Today, on my Delta Song flight from LaGuardia to Ft. Lauderdale, I had a stream of consciousness. Granted, one is always having a stream of consciousness, but this one was a good one. This was a food related stream of consciousness. I will attempt to recreate it for you here.
It began with thoughts of bread. Babbo bread. Lisa and I had a debate about Babbo bread last night. It went like this:
LISA: I don’t like this bread.
ADAM: This is really good bread.
LISA: I don’t like a hard crust.
ADAM: It’s a crusty crust.
LISA: What’s the difference?
ADAM: I don’t know.
Things got pretty violent. Eventually, Lisa accused me of learning to like foods that I didn’t really like.
ADAM: Hogwash!
LISA: It’s true!
ADAM: Prove it!
LISA: Olives!
ADAM: Damn you!

PROVIDED MATERIAL:
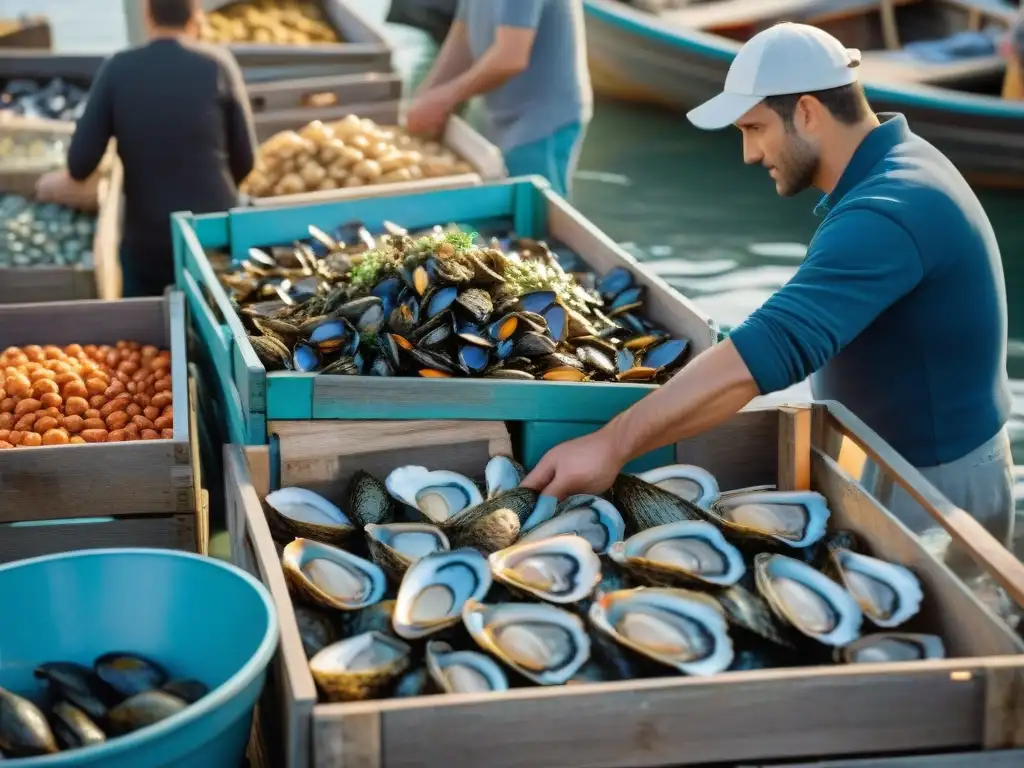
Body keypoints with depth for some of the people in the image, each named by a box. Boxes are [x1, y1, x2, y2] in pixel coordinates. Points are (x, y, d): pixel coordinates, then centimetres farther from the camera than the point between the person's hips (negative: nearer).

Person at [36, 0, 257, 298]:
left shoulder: (118, 69, -6)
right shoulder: (218, 64, -6)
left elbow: (83, 157, -8)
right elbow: (244, 157, -3)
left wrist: (65, 179, 16)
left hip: (146, 238, 1)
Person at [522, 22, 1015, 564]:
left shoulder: (886, 212, -29)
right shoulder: (895, 165, 4)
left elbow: (771, 348, -40)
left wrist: (611, 445, -42)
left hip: (933, 488, -9)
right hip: (897, 465, 9)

INSTRUCTIONS:
**1)** Summarize the blog post about bread in two sentences.
**2)** Carry on the blog post about bread from its final line, "ADAM: Damn you!"
The records have no connection to the blog post about bread.

RESULTS FOR THE EXERCISE:
**1)** On a Delta Song flight from LaGuardia to Ft. Lauderdale, the writer had a food-related stream of consciousness that began with thoughts of Babbo bread, which had prompted a debate with Lisa the night before. Lisa disliked the bread's hard crust while Adam defended it, and she accused him of learning to like foods he did not really like, citing olives as proof.

**2)**
Was I the victim of my own impressionability? Am I reacting to foods a certain way because I know that’s the way that food experts would have me react?
“Let me give you an example,” says Lisa in my head (a story she told last night at dinner). “My family and I went to Mario Batali’s pizza restaurant a couple of months ago. The pizza came out and it was dry and we wanted more sauce. So we asked the waitress for more sauce and she said: ‘I’m sorry, I can’t do that; Mario’s very specific about how he likes to serve his pizza.’ And I was like: Whoah! That sucks! We want more sauce!” (NOTE: Liberties have been taken with Lisa’s story-telling voice.)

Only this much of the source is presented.